I tried to give the album several more shots, then wrote it off as the work of a thoroughly indistinctive band that happened to exceed their capabilities for a single, lucky song. Because I'm a pack rat, the CD stayed on the shelf or in a box through four or five moves. I think I tried to sell it to CD Exchange once and they didn't want it.

But I reached the B stretch of my collection for this feature, and I didn't want to go straight into the Beatles, and I was also curious as to why I'd bought "Dancin' on Coals" in the first place, since I couldn't even remember the title of the one song I'd liked. So into the car CD player it went.

And darned if it's not a pretty good album!

This time around, instead of expecting edgy, unpredictable indie rock, I was expecting boring late '80s hair-band music. And the CD turned out to be just as far from that prediction as from my original expectation in 1990. Bang Tango, at least in this incarnation, blends funk-metal, glam-metal, and some alt rock stylings into a highly listenable concoction full of blistering guitars and amazingly inventive bass parts, making it hard to believe that I mistook this for hair metal, which almost always relies on alternating two-tone eighth-note thudding for its bass lines.

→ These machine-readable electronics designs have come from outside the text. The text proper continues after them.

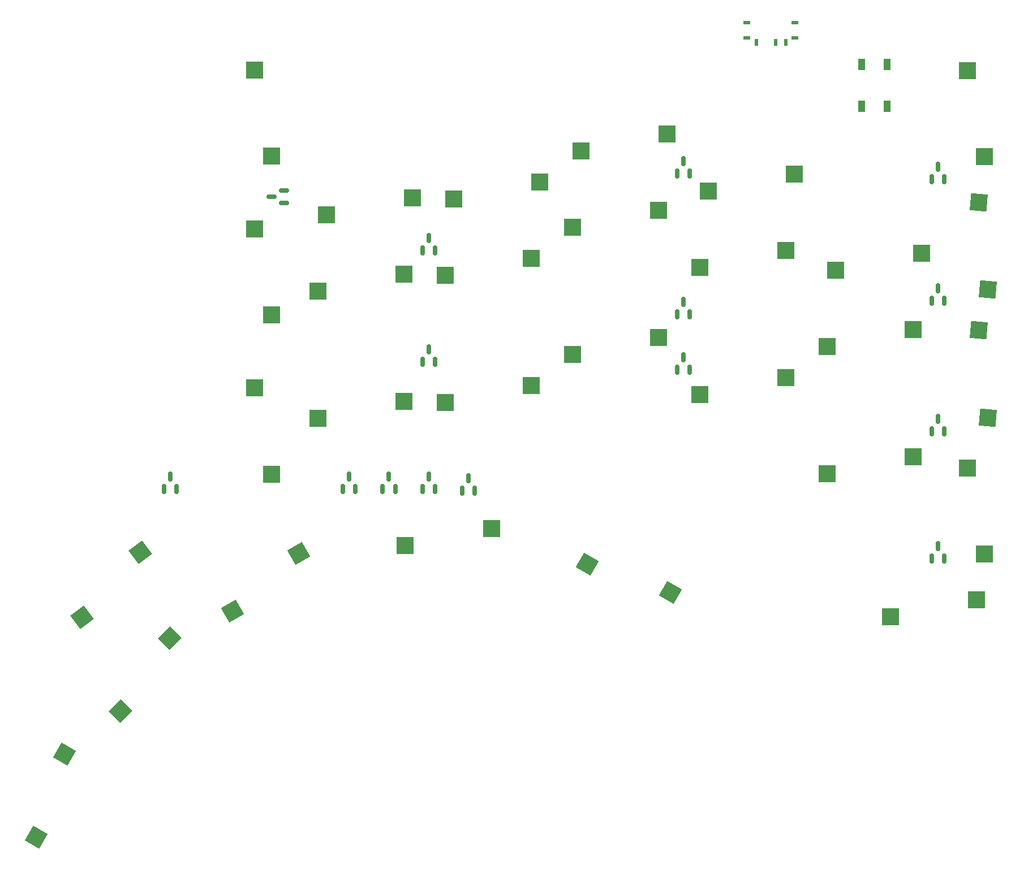
<source format=gbp>
G04 #@! TF.GenerationSoftware,KiCad,Pcbnew,7.0.2*
G04 #@! TF.CreationDate,2023-05-17T12:25:55+02:00*
G04 #@! TF.ProjectId,mykeeb_v7a2_right,6d796b65-6562-45f7-9637-61325f726967,rev?*
G04 #@! TF.SameCoordinates,Original*
G04 #@! TF.FileFunction,Paste,Bot*
G04 #@! TF.FilePolarity,Positive*
%FSLAX46Y46*%
G04 Gerber Fmt 4.6, Leading zero omitted, Abs format (unit mm)*
G04 Created by KiCad (PCBNEW 7.0.2) date 2023-05-17 12:25:55*
%MOMM*%
%LPD*%
G01*
G04 APERTURE LIST*
G04 Aperture macros list*
%AMRoundRect*
0 Rectangle with rounded corners*
0 $1 Rounding radius*
0 $2 $3 $4 $5 $6 $7 $8 $9 X,Y pos of 4 corners*
0 Add a 4 corners polygon primitive as box body*
4,1,4,$2,$3,$4,$5,$6,$7,$8,$9,$2,$3,0*
0 Add four circle primitives for the rounded corners*
1,1,$1+$1,$2,$3*
1,1,$1+$1,$4,$5*
1,1,$1+$1,$6,$7*
1,1,$1+$1,$8,$9*
0 Add four rect primitives between the rounded corners*
20,1,$1+$1,$2,$3,$4,$5,0*
20,1,$1+$1,$4,$5,$6,$7,0*
20,1,$1+$1,$6,$7,$8,$9,0*
20,1,$1+$1,$8,$9,$2,$3,0*%
%AMRotRect*
0 Rectangle, with rotation*
0 The origin of the aperture is its center*
0 $1 length*
0 $2 width*
0 $3 Rotation angle, in degrees counterclockwise*
0 Add horizontal line*
21,1,$1,$2,0,0,$3*%
G04 Aperture macros list end*
%ADD10RotRect,2.550000X2.500000X30.000000*%
%ADD11RotRect,2.550000X2.500000X85.000000*%
%ADD12R,2.550000X2.500000*%
%ADD13R,2.500000X2.550000*%
%ADD14RotRect,2.550000X2.500000X45.000000*%
%ADD15RotRect,2.550000X2.500000X60.000000*%
%ADD16RotRect,2.550000X2.500000X217.000000*%
%ADD17RotRect,2.550000X2.500000X330.000000*%
%ADD18RoundRect,0.150000X0.150000X-0.587500X0.150000X0.587500X-0.150000X0.587500X-0.150000X-0.587500X0*%
%ADD19R,1.100000X0.600000*%
%ADD20R,1.000000X0.600000*%
%ADD21R,0.600000X1.000000*%
%ADD22RoundRect,0.150000X0.587500X0.150000X-0.587500X0.150000X-0.587500X-0.150000X0.587500X-0.150000X0*%
%ADD23R,1.000000X1.700000*%
G04 APERTURE END LIST*
D10*
X56388206Y-238306315D03*
X66289934Y-229656611D03*
D11*
X169428363Y-190122184D03*
X168022338Y-177049897D03*
D12*
X140435096Y-172799520D03*
X127535096Y-175339520D03*
X145315096Y-198675820D03*
X158215096Y-196135820D03*
X102335096Y-173990220D03*
X89435096Y-176530220D03*
X145315096Y-217725820D03*
X158215096Y-215185820D03*
D13*
X168910096Y-229732020D03*
X166370096Y-216832020D03*
X168910096Y-170200820D03*
X166370096Y-157300820D03*
D12*
X82211896Y-228441520D03*
X95111896Y-225901520D03*
D13*
X59689996Y-204846520D03*
X62229996Y-217746520D03*
D14*
X39628493Y-253245220D03*
X46954119Y-242327492D03*
D15*
X26999891Y-272161410D03*
X31250187Y-259719682D03*
D16*
X42599739Y-229428795D03*
X33825951Y-239220743D03*
D12*
X69115096Y-209391420D03*
X82015096Y-206851420D03*
X107215096Y-199866420D03*
X120115096Y-197326420D03*
X88165096Y-187960220D03*
X101065096Y-185420220D03*
X69115096Y-190341420D03*
X82015096Y-187801420D03*
X107215096Y-180816420D03*
X120115096Y-178276420D03*
X126265096Y-186769520D03*
X139165096Y-184229520D03*
D13*
X59690096Y-157221420D03*
X62230096Y-170121420D03*
D12*
X83285096Y-176371420D03*
X70385096Y-178911420D03*
X88165096Y-207010220D03*
X101065096Y-204470220D03*
X126265096Y-205819520D03*
X139165096Y-203279520D03*
D11*
X169428363Y-209304984D03*
X168022338Y-196232697D03*
D13*
X59690096Y-181033920D03*
X62230096Y-193933920D03*
D17*
X109434206Y-231263515D03*
X121875934Y-235513811D03*
D12*
X154840096Y-239157120D03*
X167740096Y-236617120D03*
X159485096Y-184705820D03*
X146585096Y-187245820D03*
X121385096Y-166846420D03*
X108485096Y-169386420D03*
D18*
X162875096Y-211336115D03*
X160975096Y-211336115D03*
X161925096Y-209461115D03*
X86675072Y-200962668D03*
X84775072Y-200962668D03*
X85725072Y-199087668D03*
X92628202Y-220265810D03*
X90728202Y-220265810D03*
X91678202Y-218390810D03*
X86675096Y-184293904D03*
X84775096Y-184293904D03*
X85725096Y-182418904D03*
X86675072Y-220012684D03*
X84775072Y-220012684D03*
X85725072Y-218137684D03*
X47979727Y-220012684D03*
X46079727Y-220012684D03*
X47029727Y-218137684D03*
D19*
X140550096Y-150114120D03*
D20*
X133350096Y-150114120D03*
X140550096Y-152400120D03*
D19*
X133350096Y-152400120D03*
D21*
X134750096Y-153107120D03*
X137650096Y-153107120D03*
X139150096Y-153107120D03*
D18*
X80721942Y-220012684D03*
X78821942Y-220012684D03*
X79771942Y-218137684D03*
X74768812Y-220012684D03*
X72868812Y-220012684D03*
X73818812Y-218137684D03*
D22*
X64040596Y-175262720D03*
X64040596Y-177162720D03*
X62165596Y-176212720D03*
D18*
X162875096Y-191779847D03*
X160975096Y-191779847D03*
X161925096Y-189904847D03*
X162875096Y-173578270D03*
X160975096Y-173578270D03*
X161925096Y-171703270D03*
X124775096Y-193818912D03*
X122875096Y-193818912D03*
X123825096Y-191943912D03*
X162875096Y-230386131D03*
X160975096Y-230386131D03*
X161925096Y-228511131D03*
D23*
X150500128Y-156393884D03*
X150500128Y-162693884D03*
X154300128Y-156393884D03*
X154300128Y-162693884D03*
D18*
X124775104Y-202153294D03*
X122875104Y-202153294D03*
X123825104Y-200278294D03*
X124775104Y-172729831D03*
X122875104Y-172729831D03*
X123825104Y-170854831D03*
M02*

</source>
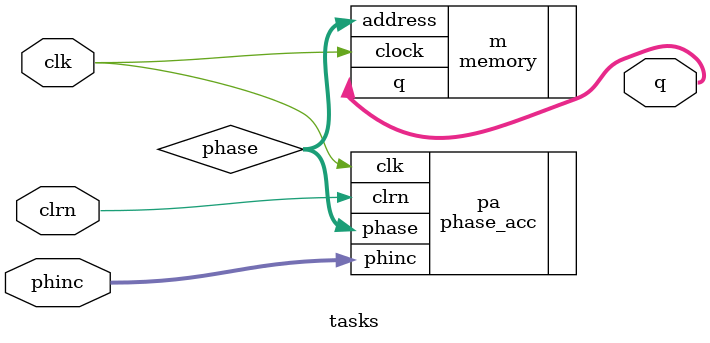
<source format=v>
module tasks (phinc,clk,clrn,q);
input [7:0]phinc; //величина приращения фазы за один период тактового сигнала
input clk, clrn; //clk – тактовый сигнал
				 //clrn – вход асинхронного сброса
output	[7:0]  q;
wire [7:0] phase;

phase_acc pa(.phinc(phinc), .clk(clk), .clrn(clrn), .phase(phase));

memory m(.address(phase), .clock(clk), .q(q));

endmodule

</source>
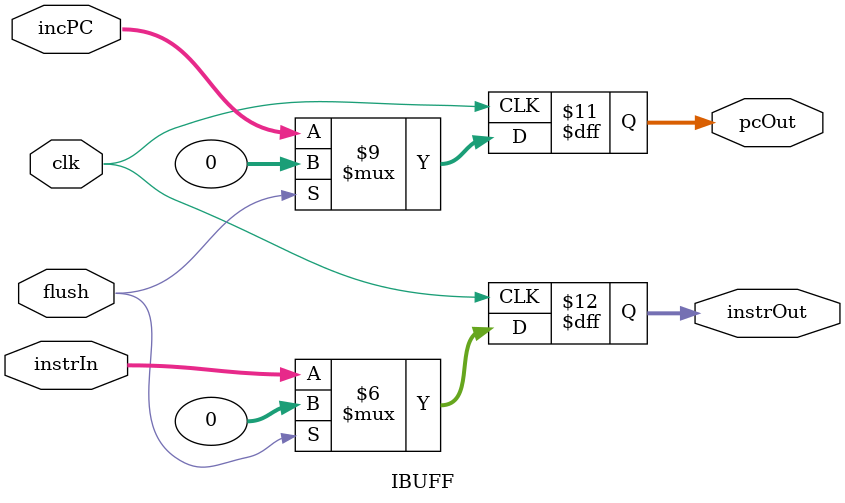
<source format=v>
module IBUFF(incPC, instrIn, clk, flush, pcOut, instrOut);
	input flush, clk;
	input [31:0] incPC, instrIn;
	output reg [31:0] pcOut = 0, instrOut = 0;
	
	always @(posedge clk) begin
		if (flush == 1'b1) begin
			pcOut <= 0;
			instrOut <= 0;
		end
		else begin
			pcOut <= incPC;
			instrOut <= instrIn;
		end
	end
endmodule
</source>
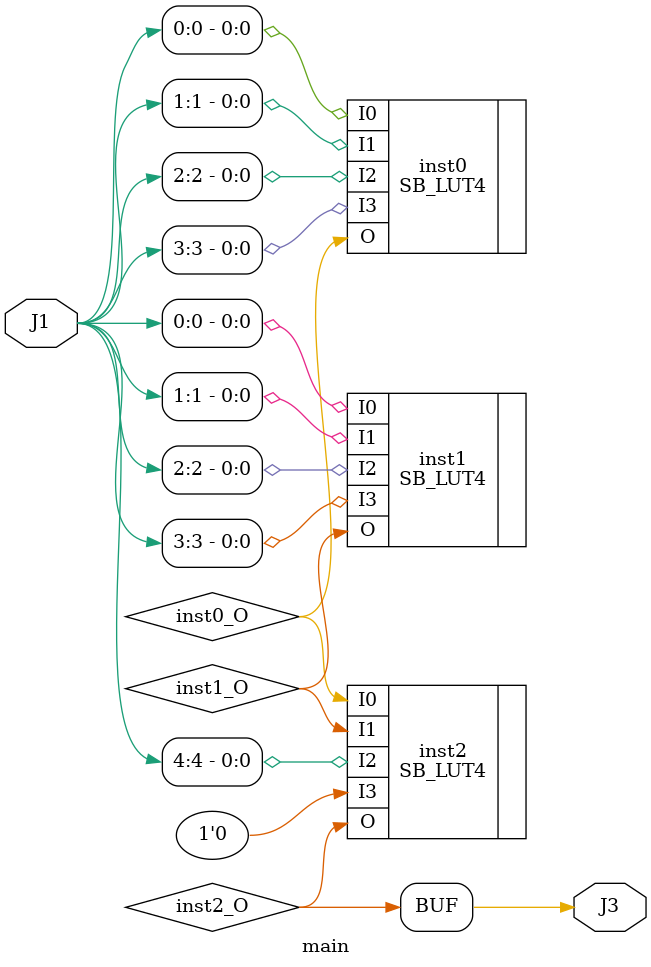
<source format=v>
module main (input [4:0] J1, output  J3);
wire  inst0_O;
wire  inst1_O;
wire  inst2_O;
SB_LUT4 #(.LUT_INIT(16'hAAAA)) inst0 (.I0(J1[0]), .I1(J1[1]), .I2(J1[2]), .I3(J1[3]), .O(inst0_O));
SB_LUT4 #(.LUT_INIT(16'hAAAA)) inst1 (.I0(J1[0]), .I1(J1[1]), .I2(J1[2]), .I3(J1[3]), .O(inst1_O));
SB_LUT4 #(.LUT_INIT(16'hCACA)) inst2 (.I0(inst0_O), .I1(inst1_O), .I2(J1[4]), .I3(1'b0), .O(inst2_O));
assign J3 = inst2_O;
endmodule


</source>
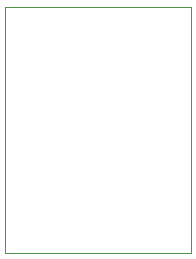
<source format=gbr>
%TF.GenerationSoftware,KiCad,Pcbnew,(6.0.0)*%
%TF.CreationDate,2022-01-02T16:00:34+01:00*%
%TF.ProjectId,S-Mix-Replacement,532d4d69-782d-4526-9570-6c6163656d65,rev?*%
%TF.SameCoordinates,Original*%
%TF.FileFunction,Profile,NP*%
%FSLAX46Y46*%
G04 Gerber Fmt 4.6, Leading zero omitted, Abs format (unit mm)*
G04 Created by KiCad (PCBNEW (6.0.0)) date 2022-01-02 16:00:34*
%MOMM*%
%LPD*%
G01*
G04 APERTURE LIST*
%TA.AperFunction,Profile*%
%ADD10C,0.050000*%
%TD*%
G04 APERTURE END LIST*
D10*
X155194000Y-92964000D02*
X155194000Y-113792000D01*
X155194000Y-92964000D02*
X139446000Y-92964000D01*
X139446000Y-113792000D02*
X155194000Y-113792000D01*
X139446000Y-92964000D02*
X139446000Y-113792000D01*
M02*

</source>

There are saxaphones and harmonica solos, and even some gospel-ish backing singers on "Midnight Struck" -- the song I mistook for a cliche hair-band ballad -- and none of it's thrown in; every song is carefully and solidly arranged with thoughtful layers and variations from verse to verse. The production values are great without the CD being overproduced or glitzed-up. It's just all-out solid rock and roll, very well put together.

And "Soul to Soul," far from being just a kind of cool song, is downright incredible.

So thanks, CD Exchange, for turning this one down, if I'm remembering that part of the story right!